:: What the task requires ::
Copy the items from the very beginning up to and including the line with "# Hello World", changing every "theme=vue" to "theme=dark" and keeping everything else the same. Leave the pictures out of your copy.
--- Input records ---
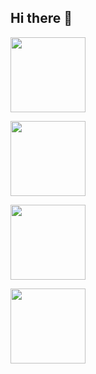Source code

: ## Hi there 👋

<p align="left">
  <a href="https://github.com/2230217aya/Syskai-AnonyBoard"><img src="https://github-readme-stats.vercel.app/api/pin/?username=2230217aya&repo=Syskai-AnonyBoard&theme=vue" height="120px"></a>
</p>
<p align="left">
  <a href="https://github.com/tapipipipi/Cacalia"><img src="https://github-readme-stats.vercel.app/api/pin/?username=tapipipipi&repo=Cacalia&theme=vue" height="120px"></a>
</p>
<p align="left">
  <a href="https://github.com/noonyuu/fontain_of_words"><img src="https://github-readme-stats.vercel.app/api/pin/?username=noonyuu&repo=fontain_of_words&theme=vue" height="120px"></a>
</p>
<p align="left">
  <a href="https://github.com/mod0dethink/UniVivid"><img src="https://github-readme-stats.vercel.app/api/pin/?username=mod0dethink&repo=UniVivid&theme=vue" height="120px"></a>
</p>
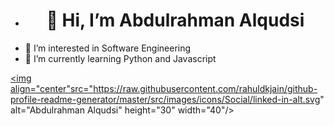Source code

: - <h1 align="center">👋 Hi, I’m Abdulrahman Alqudsi</h1>
- 👀 I’m interested in Software Engineering
- 🌱 I’m currently learning Python and Javascript

<a href="https://www.linkedin.com/in/abdulrahman-alqudsi/" target="blank"><img align="center"src="https://raw.githubusercontent.com/rahuldkjain/github-profile-readme-generator/master/src/images/icons/Social/linked-in-alt.svg" alt="Abdulrahman Alqudsi" height="30" width="40"/></a>

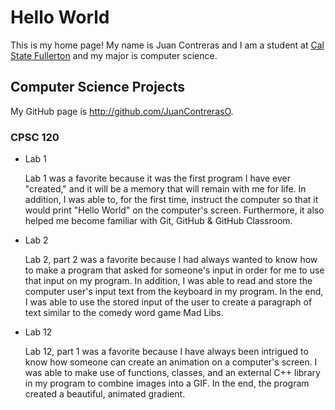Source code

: # Hello World

This is my home page! My name is Juan Contreras and I am a student at [Cal State Fullerton](http://www.fullerton.edu/) and my major is computer science.

## Computer Science Projects

My GitHub page is <http://github.com/JuanContrerasO>.

### CPSC 120

* Lab 1

    Lab 1 was a favorite because it was the first program I have ever "created," and it will be a memory that will remain with me for life. In addition, I was able to, for the first time, instruct the computer so that it would print "Hello World" on the computer's screen. Furthermore, it also helped me become familiar with Git, GitHub & GitHub Classroom.

* Lab 2

    Lab 2, part 2 was a favorite because I had always wanted to know how to make a program that asked for someone's input in order for me to use that input on my program. In addition, I was able to read and store the computer user's input text from the keyboard in my program. In the end, I was able to use the stored input of the user to create a paragraph of text similar to the comedy word game Mad Libs.

* Lab 12

    Lab 12, part 1 was a favorite because I have always been intrigued to know how someone can create an animation on a computer's screen. I was able to make use of functions, classes, and an external C++ library in my program to combine images into a GIF. In the end, the program created a beautiful, animated gradient.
---
:: Your response ::
Source code

: ## Hi there 👋

<p align="left">
  <a href="https://github.com/2230217aya/Syskai-AnonyBoard"><img src="https://github-readme-stats.vercel.app/api/pin/?username=2230217aya&repo=Syskai-AnonyBoard&theme=dark" height="120px"></a>
</p>
<p align="left">
  <a href="https://github.com/tapipipipi/Cacalia"><img src="https://github-readme-stats.vercel.app/api/pin/?username=tapipipipi&repo=Cacalia&theme=dark" height="120px"></a>
</p>
<p align="left">
  <a href="https://github.com/noonyuu/fontain_of_words"><img src="https://github-readme-stats.vercel.app/api/pin/?username=noonyuu&repo=fontain_of_words&theme=dark" height="120px"></a>
</p>
<p align="left">
  <a href="https://github.com/mod0dethink/UniVivid"><img src="https://github-readme-stats.vercel.app/api/pin/?username=mod0dethink&repo=UniVivid&theme=dark" height="120px"></a>
</p>
Source code

: - <h1 align="center">👋 Hi, I’m Abdulrahman Alqudsi</h1>
- 👀 I’m interested in Software Engineering
- 🌱 I’m currently learning Python and Javascript

<a href="https://www.linkedin.com/in/abdulrahman-alqudsi/" target="blank"><img align="center"src="https://raw.githubusercontent.com/rahuldkjain/github-profile-readme-generator/master/src/images/icons/Social/linked-in-alt.svg" alt="Abdulrahman Alqudsi" height="30" width="40"/></a>

Source code

: # Hello World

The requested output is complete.